REQUIREMENT
Output the entries below exactly as written, omitting pictures.

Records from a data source
+--
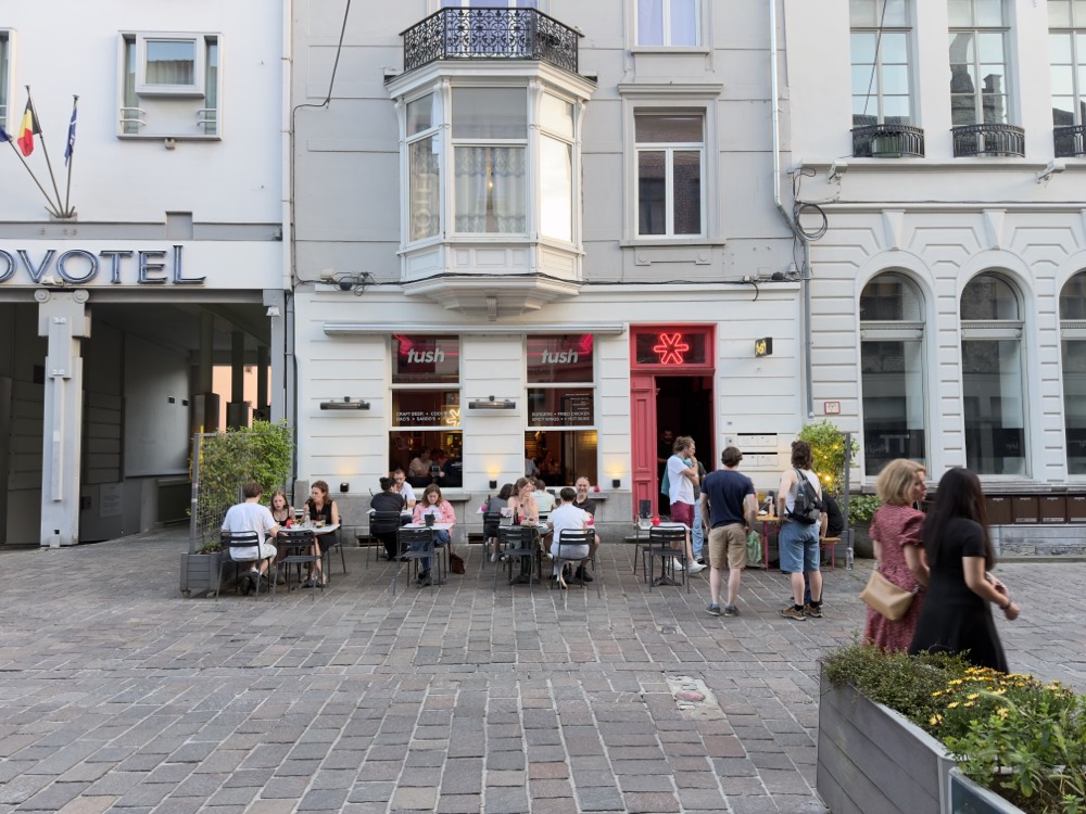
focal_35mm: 24
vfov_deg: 56.8
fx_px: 753
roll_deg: +0.8
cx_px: 543
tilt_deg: +2.8
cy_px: 407
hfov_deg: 71.6
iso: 160
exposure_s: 1/50
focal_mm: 6.76
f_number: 1.78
+--
ANSWER FOR THE TASK
focal_35mm: 24
vfov_deg: 56.8
fx_px: 753
roll_deg: +0.8
cx_px: 543
tilt_deg: +2.8
cy_px: 407
hfov_deg: 71.6
iso: 160
exposure_s: 1/50
focal_mm: 6.76
f_number: 1.78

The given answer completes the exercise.